BVB: Hummels hat sich gegen Schlotterbeck und Süle behauptet

Mats Hummels musste schon immer sein Tempodefizit durch Antizipation ausgleichen, schon häufig hat er Kritiker widerlegt, die ihn bereits abgeschrieben hatten. In dieser Saison hat er es geschafft, trotz der Neuzugänge Nico Schlotterbeck und Niklas Süle der Abwehrchef der Mannschaft zu bleiben. Ehe er in der letzten Partie vor der Winterpause in Mönchengladbach (2:4) einen desaströsen Abend erlebte und es so schien, als würde er vor Enttäuschung über die ausbleibende Nominierung für die WM in Katar zusammenbrechen.

Niklas Süle trainiert wie immer mit einem langärmligen Shirt - hier steht der BVB-Verteidiger vor Nico Schlotterbeck.
Niklas Süle trainiert wie immer mit einem langärmligen Shirt - hier steht der BVB-Verteidiger vor Nico Schlotterbeck. © dpa

Neben dem Platz gehören Reus und Hummels zu den Wortführern, das kann helfen, das kann gleichzeitig dabei stören, weitere Führungspersönlichkeiten zu finden. Hummels beklagte sich sogar öffentlich über die Schönspielerei einiger Kollegen, was nicht bei allen gut ankam. Allerdings gerade bei den Fans auf Zustimmung traf. Diese respektieren die langjährigen Leistungsträger, empfinden jedoch keine uneingeschränkte Liebe. Reus steht auch für die Wankelmütigkeit der vergangenen Jahre, Hummels‘ Ansehen hat durch seinen zwischenzeitlichen Ausflug zum FC Bayern (2016 bis 2019) gelitten.

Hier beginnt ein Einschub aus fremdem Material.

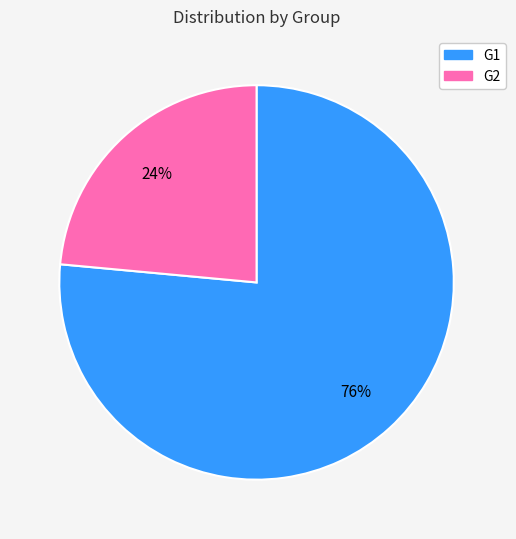

Is there a majority slice in this chart?

Yes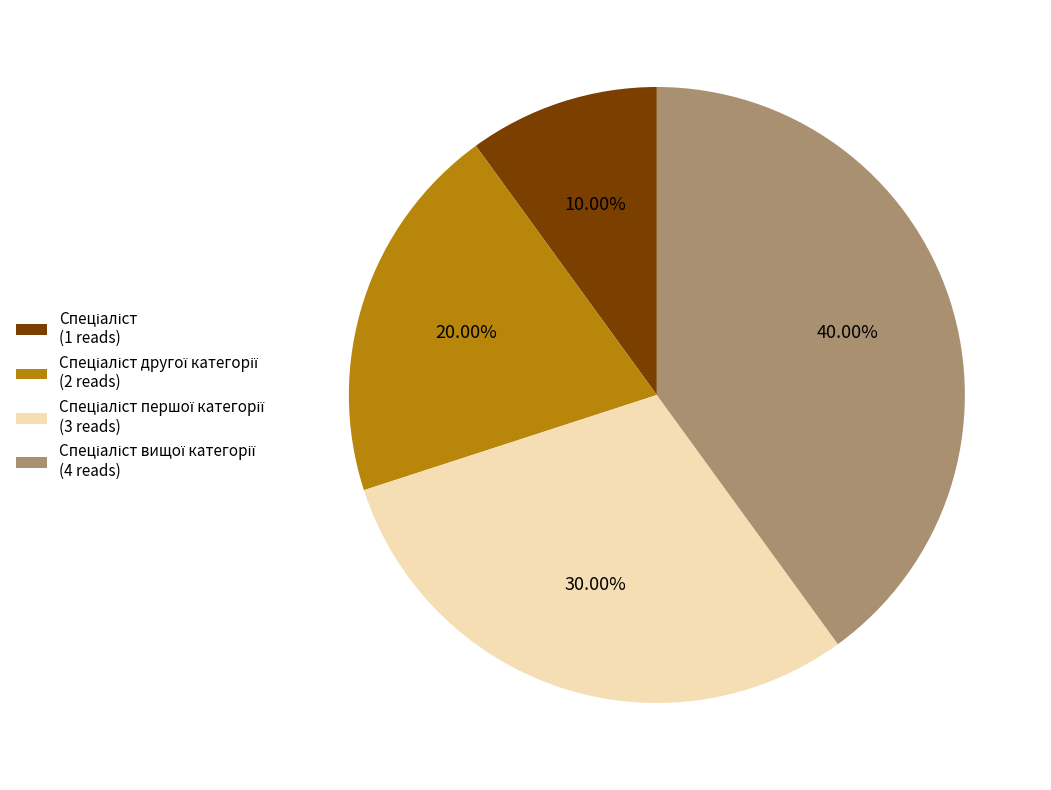

Is there any slice that represents more than half of the pie?

No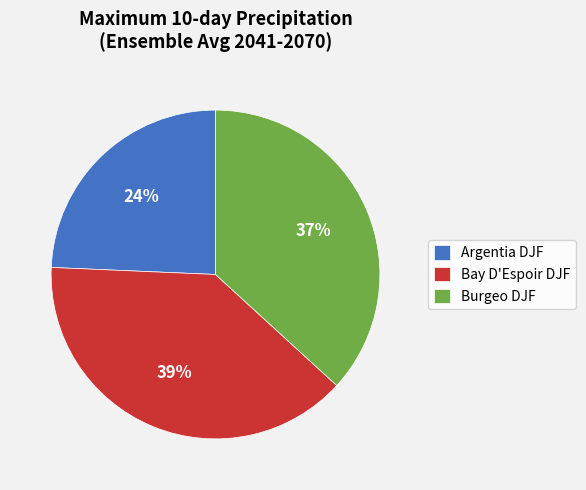

Count the number of slices in the pie.

3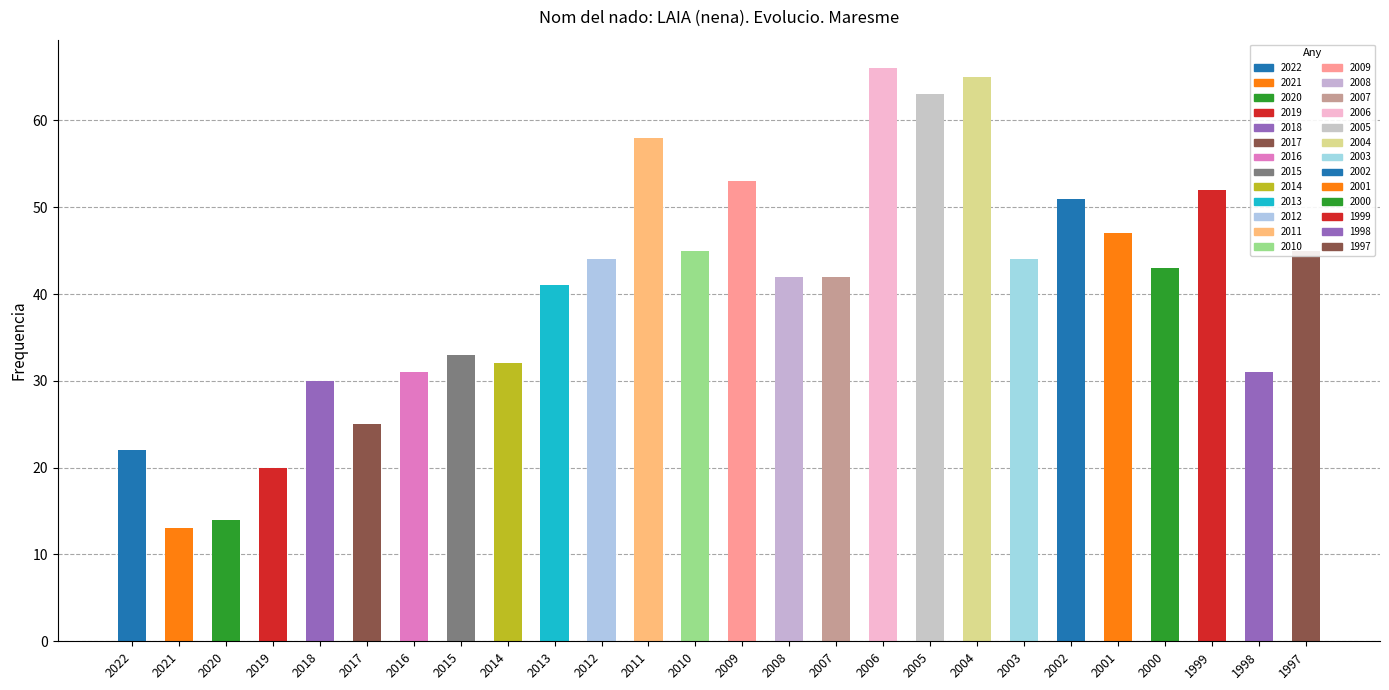

Between 2003 and 2000, which is larger?

2003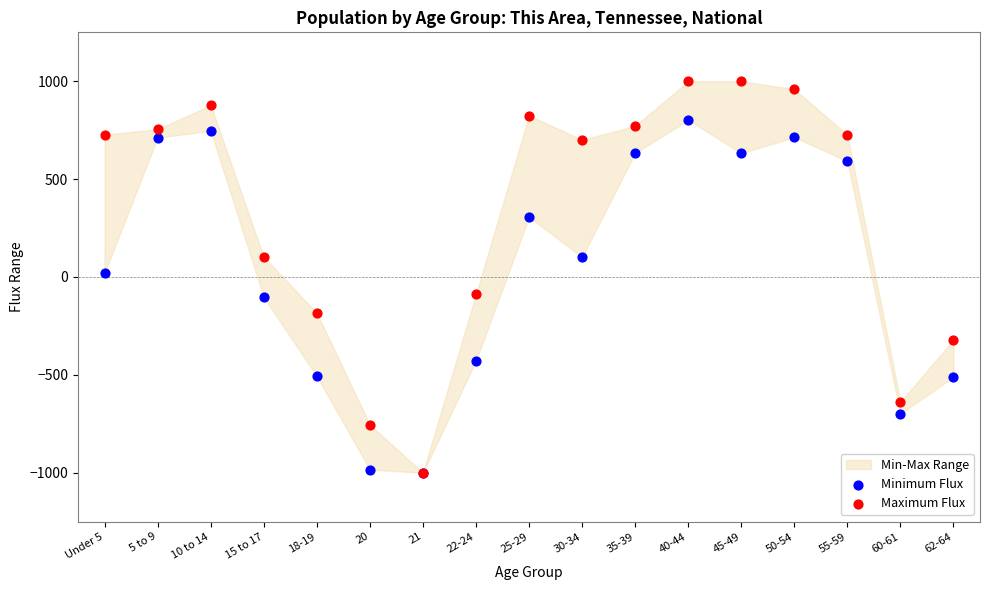

Which series contains the highest Y value?

Maximum Flux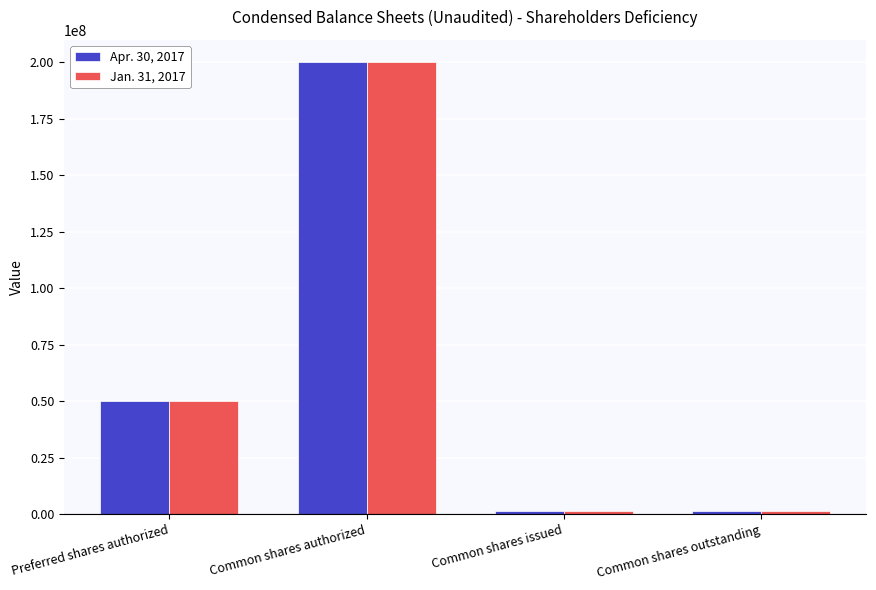

What is the total value across all series at Common shares outstanding?

2467706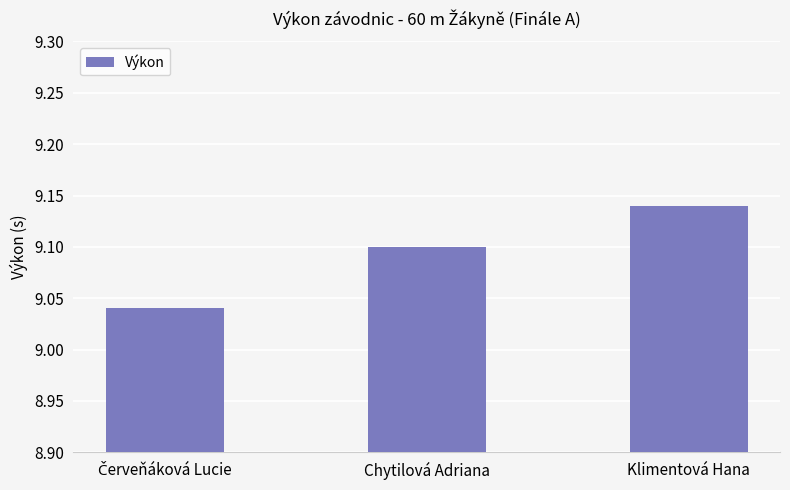

How many series are shown in this chart?

1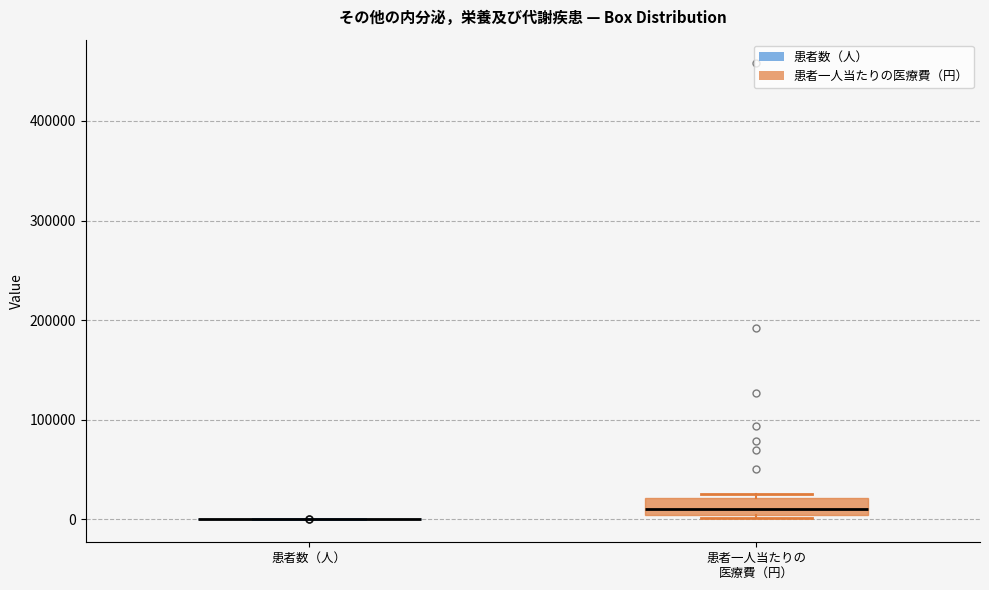

Which box is the tallest, from its lower edge to its upper edge?

患者一人当たりの 医療費（円）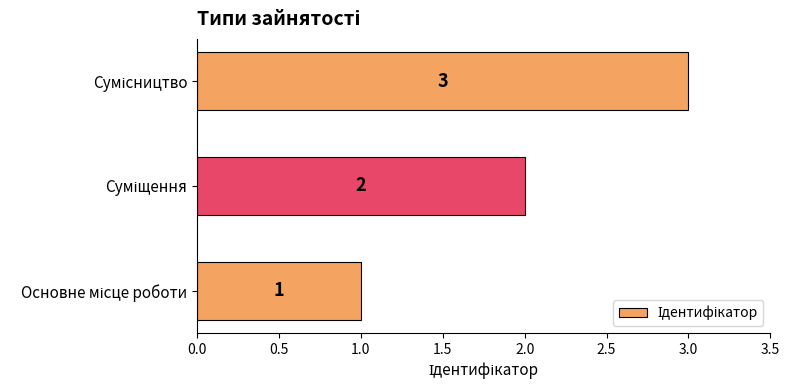

What is the sum of all values?

6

BVB wird sich emanzipieren müssen

Offen ist nun, ob beide in der Lage sind, anzuerkennen, dass sie wohl auf Gehalt verzichten müssen, dass sie anderen meinungsstarken Persönlichkeiten mehr Raum einräumen sollten. Denn aufhalten lässt sich das Ende nicht, bald wird sich Borussia Dortmund von Marco Reus und Mats Hummels emanzipieren müssen. Vielleicht schon in diesem Sommer. Vielleicht ein oder zwei Jahre später.

Das Problem ist, dass man immer erst weiß, dass der richtige Zeitpunkt für den Abschied verpasst wurde, wenn es schon zu spät ist.